Reply To: Motability question? We can answer it.

#205311
Rene
Participant

    Kezo mon ami! The recently increased max range of 220……a full charge, at home with a Pod Point, gave 220 once. Now it finishes at between 185 & 201. This is then reduced pro rata according to conditions. At 220 I’d be happy enough. Last evening was, however, a potential final straw. As stated, with a huge 185 allowing me about 87 real world miles, I must reconsider. Regardless Take care out there and thank you for replying. Harry

    This post by me is based on an assumption, let me get that out of the way first – there’s two options. Either you drove on the motorway (or motorway speeds), or something is wrong with your car.

    The 185/201 mile range indicated is normal, the car takes prior journeys and charge states into account, meaning that due to the poor performance of the car currently, it estimates lower ranges. It’ll creep back up once it gets warmer.

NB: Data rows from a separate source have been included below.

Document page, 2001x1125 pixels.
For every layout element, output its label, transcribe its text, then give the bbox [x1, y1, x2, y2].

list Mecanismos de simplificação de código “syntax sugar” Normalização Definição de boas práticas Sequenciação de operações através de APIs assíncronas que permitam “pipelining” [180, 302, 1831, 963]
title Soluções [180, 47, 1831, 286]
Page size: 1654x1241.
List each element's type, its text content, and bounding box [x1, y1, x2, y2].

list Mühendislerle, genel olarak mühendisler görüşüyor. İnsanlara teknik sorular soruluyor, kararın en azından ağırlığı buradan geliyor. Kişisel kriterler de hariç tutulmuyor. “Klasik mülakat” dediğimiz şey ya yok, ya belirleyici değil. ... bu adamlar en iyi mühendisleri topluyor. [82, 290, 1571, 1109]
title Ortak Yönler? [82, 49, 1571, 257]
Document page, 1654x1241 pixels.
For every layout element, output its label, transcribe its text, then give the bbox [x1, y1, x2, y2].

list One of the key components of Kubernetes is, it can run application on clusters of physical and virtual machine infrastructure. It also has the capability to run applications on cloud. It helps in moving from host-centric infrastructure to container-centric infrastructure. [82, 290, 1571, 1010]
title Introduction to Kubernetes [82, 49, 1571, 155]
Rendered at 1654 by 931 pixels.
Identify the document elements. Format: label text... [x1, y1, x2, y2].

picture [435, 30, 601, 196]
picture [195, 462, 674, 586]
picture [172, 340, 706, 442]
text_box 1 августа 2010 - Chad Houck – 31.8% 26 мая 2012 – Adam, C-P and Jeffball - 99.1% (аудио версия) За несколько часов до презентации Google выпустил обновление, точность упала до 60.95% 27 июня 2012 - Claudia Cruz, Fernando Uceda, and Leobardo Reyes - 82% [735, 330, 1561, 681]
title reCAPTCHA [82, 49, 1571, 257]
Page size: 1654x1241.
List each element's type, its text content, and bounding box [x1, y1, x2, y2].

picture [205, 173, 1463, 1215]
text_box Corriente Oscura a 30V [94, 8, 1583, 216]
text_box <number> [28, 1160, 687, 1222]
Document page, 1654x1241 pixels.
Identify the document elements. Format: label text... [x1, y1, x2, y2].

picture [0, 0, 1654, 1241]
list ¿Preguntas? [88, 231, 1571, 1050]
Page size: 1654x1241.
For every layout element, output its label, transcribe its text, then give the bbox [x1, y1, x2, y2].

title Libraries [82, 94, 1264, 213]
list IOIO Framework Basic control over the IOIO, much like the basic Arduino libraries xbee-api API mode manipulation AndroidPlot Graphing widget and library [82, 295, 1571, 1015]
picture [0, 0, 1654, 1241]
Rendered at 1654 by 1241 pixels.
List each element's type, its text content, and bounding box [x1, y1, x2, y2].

    Second, let me explain why i think you drove motorway speeds: it’s because Vauxhall states on their webpage that the car at 70mph, at around 5 degrees (or slightly higher but wet), has a range of 117 miles. That’s reasonably close to your result (headlights, heated seats etc aren’t included in that). If you didn’t drive at motorway speeds, there’s no way that you only get 90ish miles out of the battery regardless of the weather, unless something’s wrong with the battery. The numbers get worse the faster you get – at 75mph it drops from 117 to 106 miles.

    Now.. I’ll continue based on the assumption of driving at 70mph – avoid it, if you can. According to the Vauxhall supplied calculator for your car, by changing from 70mph to 50mph (basically, avoiding the motorway), the range changes from 117 miles to 168 miles, everything else being the same. If you switch from normal to eco, that increases again to 177 miles.

    On top of that, you also regenerate a few miles on a journey that requires braking every now and then, increasing the range further.

    It’s inherent to electric motors – if someone would ask me to explain the main difference between an electric motor and a combustion engine, it’s that where a combustion engine is uneconomical (acceleration, or more specifically, “load”), the electric motor shines. Both have the same flaw though: high revs use loads of fuel/electricity. Combustion engines have gearboxes to decrease revs, (most) EVs don’t.

    Driving a Corsa E on the motorway at 70+ mph is virtually the equivalent of running a petrol Corsa at 5000+ rpm in 3rd gear at 70mph.

    The slower you go, the further  you make it, basically. Of course, that’s all based on the assumption that you indeed went “fast” – if you didn’t, then something isn’t right with the car.

    For comparison, there’s a channel on youtube called “Battery Life”, the guy real-world tested his ID3 in winter times – multiple times. Running at 130km/h (80mph) at freezing point returned 190km range (118 miles), running at 90km/h (55mph) returned 292km (181 miles), same conditions. That’s for the 58kwh ID3.

    Just trying to help.

    Prior: SEAT Ateca Xcellence Lux 1.5 TSI DSG MY19, VW Golf GTE PHEV DSG MY23
    Current: Hyundai Ioniq 6 Ultimate
    Next: we'll see what's available in 2028.